## PROBLEM DETAILS
Among the entries that follow, find every line with the word "blockquote" and copy it.

[Dataset excerpts]
= = = = =
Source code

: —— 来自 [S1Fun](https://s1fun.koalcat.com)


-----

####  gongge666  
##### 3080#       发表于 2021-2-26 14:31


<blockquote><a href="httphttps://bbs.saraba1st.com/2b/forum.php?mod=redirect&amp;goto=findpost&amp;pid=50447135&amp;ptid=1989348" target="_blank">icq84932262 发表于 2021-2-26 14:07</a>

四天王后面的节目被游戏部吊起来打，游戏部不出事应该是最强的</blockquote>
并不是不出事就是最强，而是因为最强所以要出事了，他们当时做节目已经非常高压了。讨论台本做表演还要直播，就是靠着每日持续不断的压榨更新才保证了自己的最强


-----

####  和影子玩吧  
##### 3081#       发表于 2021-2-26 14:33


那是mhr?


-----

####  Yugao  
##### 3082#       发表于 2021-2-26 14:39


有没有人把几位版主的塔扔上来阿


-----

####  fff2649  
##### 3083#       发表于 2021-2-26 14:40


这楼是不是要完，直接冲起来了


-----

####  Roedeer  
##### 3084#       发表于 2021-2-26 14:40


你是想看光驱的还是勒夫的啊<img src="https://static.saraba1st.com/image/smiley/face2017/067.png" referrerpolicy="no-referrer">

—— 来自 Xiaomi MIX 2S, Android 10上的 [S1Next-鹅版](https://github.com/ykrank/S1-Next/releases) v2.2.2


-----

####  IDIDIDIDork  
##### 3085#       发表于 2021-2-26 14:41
= = = = =
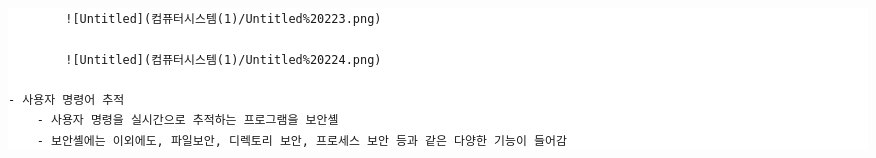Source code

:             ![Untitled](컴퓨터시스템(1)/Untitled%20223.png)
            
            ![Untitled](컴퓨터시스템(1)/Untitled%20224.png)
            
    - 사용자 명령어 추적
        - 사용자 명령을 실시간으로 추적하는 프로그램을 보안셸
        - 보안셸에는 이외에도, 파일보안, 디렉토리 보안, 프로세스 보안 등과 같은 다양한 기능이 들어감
= = = = =
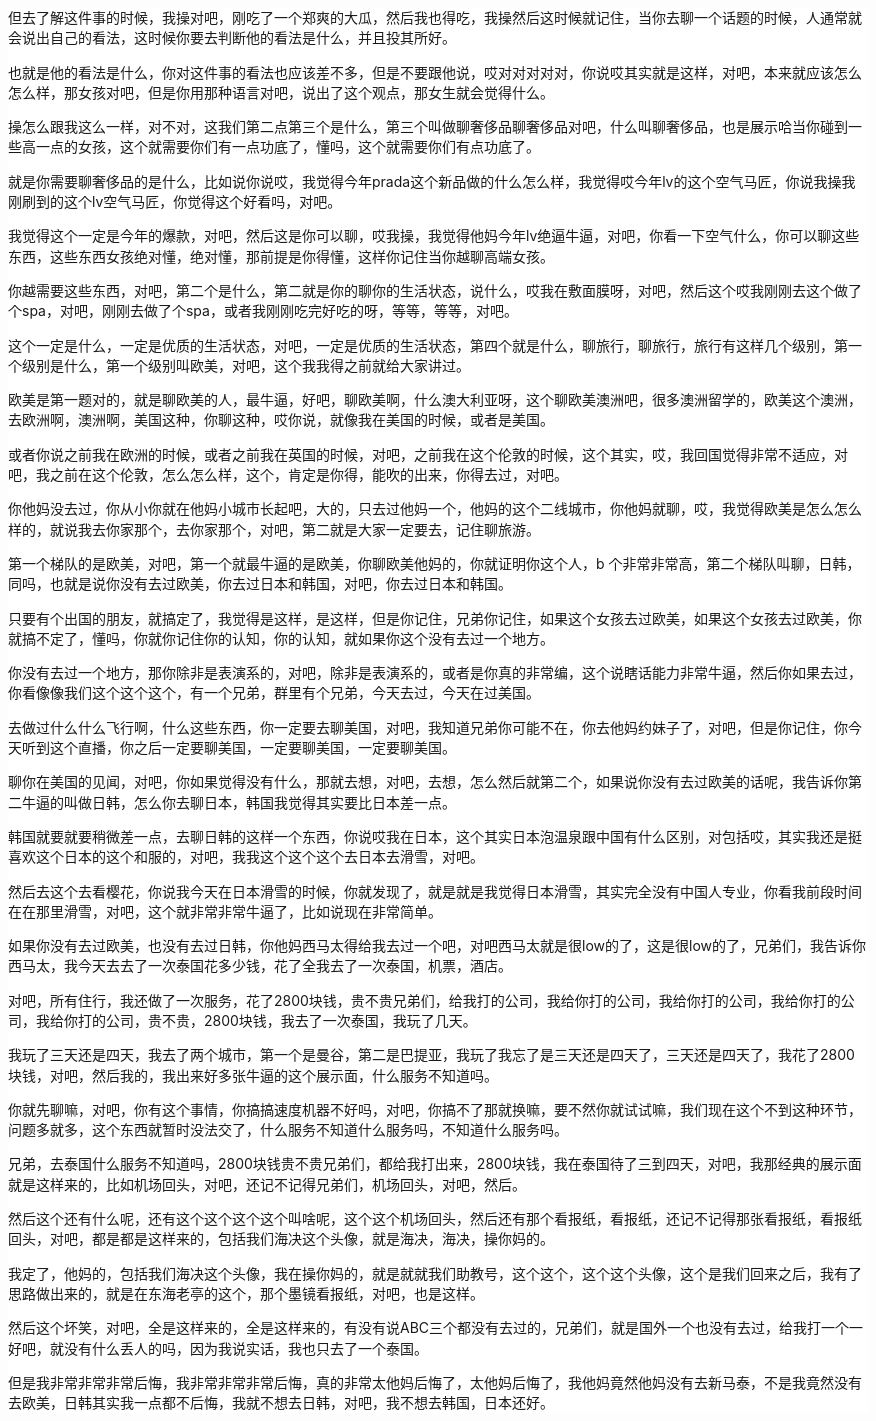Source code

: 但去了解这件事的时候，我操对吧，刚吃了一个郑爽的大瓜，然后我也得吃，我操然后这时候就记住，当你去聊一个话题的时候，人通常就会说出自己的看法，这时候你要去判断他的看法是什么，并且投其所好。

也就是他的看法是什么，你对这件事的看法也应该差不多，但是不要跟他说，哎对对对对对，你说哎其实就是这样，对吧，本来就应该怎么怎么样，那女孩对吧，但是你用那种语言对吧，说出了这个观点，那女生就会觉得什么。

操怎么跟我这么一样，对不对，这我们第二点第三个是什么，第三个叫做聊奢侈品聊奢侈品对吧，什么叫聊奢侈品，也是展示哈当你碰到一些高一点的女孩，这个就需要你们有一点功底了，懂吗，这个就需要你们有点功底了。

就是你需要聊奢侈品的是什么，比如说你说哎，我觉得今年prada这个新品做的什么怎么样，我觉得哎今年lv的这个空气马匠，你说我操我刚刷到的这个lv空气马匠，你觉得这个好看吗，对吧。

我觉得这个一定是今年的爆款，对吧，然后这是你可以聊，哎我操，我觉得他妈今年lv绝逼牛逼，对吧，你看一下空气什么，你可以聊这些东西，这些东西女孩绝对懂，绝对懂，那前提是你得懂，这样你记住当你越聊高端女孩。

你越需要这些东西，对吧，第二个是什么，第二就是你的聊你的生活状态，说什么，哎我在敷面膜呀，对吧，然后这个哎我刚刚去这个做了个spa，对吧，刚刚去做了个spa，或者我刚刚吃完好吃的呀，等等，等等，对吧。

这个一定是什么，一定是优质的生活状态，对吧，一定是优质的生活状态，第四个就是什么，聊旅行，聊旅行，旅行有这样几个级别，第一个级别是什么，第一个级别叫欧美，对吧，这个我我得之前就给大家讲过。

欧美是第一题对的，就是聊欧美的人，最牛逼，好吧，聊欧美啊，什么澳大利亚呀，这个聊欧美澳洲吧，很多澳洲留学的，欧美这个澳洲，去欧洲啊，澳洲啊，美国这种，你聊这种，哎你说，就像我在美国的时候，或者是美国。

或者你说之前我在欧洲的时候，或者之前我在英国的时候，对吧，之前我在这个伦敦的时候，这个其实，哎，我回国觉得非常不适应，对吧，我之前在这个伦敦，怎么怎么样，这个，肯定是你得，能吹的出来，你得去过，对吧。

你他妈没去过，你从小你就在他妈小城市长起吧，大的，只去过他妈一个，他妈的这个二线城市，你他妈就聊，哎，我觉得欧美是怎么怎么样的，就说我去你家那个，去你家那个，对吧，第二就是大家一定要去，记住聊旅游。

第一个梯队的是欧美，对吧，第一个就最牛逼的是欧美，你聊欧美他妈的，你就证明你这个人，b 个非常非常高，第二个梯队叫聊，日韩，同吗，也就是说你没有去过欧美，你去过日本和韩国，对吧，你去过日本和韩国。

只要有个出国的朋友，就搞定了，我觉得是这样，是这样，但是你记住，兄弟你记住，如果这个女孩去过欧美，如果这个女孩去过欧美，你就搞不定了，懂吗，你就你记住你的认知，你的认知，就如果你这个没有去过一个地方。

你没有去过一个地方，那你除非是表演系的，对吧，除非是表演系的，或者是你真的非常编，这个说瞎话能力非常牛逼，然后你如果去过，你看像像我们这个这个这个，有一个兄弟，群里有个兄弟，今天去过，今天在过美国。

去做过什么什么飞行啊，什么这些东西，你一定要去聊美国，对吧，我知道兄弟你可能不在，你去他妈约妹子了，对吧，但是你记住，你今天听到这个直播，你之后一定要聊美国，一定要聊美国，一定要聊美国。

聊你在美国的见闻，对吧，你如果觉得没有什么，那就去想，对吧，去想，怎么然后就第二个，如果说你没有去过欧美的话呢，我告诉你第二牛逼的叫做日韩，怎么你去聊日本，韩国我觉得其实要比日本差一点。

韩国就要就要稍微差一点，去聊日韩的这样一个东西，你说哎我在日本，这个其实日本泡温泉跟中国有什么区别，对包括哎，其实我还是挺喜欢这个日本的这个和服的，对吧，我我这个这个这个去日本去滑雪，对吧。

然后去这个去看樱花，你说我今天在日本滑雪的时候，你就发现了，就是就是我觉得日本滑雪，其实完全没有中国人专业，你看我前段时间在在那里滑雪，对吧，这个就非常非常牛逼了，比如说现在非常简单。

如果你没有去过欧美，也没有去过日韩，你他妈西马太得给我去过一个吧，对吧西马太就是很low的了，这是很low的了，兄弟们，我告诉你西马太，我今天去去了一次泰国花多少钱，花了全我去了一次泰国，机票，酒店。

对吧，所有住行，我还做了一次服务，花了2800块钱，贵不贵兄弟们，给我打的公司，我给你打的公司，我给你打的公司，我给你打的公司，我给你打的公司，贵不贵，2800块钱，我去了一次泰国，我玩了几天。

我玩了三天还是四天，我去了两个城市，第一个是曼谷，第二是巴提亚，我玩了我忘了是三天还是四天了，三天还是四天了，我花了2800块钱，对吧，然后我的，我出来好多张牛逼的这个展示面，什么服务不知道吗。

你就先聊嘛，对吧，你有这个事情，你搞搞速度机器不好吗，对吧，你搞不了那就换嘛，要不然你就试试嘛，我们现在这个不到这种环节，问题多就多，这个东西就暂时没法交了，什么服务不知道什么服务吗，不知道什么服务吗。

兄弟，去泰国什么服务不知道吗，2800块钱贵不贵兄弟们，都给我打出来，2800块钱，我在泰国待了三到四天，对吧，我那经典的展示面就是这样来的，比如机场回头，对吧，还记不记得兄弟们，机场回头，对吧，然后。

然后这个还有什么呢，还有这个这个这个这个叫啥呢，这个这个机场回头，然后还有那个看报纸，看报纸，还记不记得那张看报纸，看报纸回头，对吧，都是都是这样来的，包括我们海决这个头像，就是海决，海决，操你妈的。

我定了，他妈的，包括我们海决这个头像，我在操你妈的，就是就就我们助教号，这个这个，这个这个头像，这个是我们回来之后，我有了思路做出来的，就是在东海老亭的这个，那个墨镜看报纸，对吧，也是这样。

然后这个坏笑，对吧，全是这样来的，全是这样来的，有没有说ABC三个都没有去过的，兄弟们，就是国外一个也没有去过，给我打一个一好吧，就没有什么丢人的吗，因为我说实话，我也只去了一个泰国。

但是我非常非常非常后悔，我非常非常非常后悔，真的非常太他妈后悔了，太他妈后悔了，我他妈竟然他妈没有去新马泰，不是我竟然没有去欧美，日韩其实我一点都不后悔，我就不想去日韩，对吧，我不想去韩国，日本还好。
= = = = =
## WORKED SOLUTION
<blockquote><a href="httphttps://bbs.saraba1st.com/2b/forum.php?mod=redirect&amp;goto=findpost&amp;pid=50447135&amp;ptid=1989348" target="_blank">icq84932262 发表于 2021-2-26 14:07</a>
四天王后面的节目被游戏部吊起来打，游戏部不出事应该是最强的</blockquote>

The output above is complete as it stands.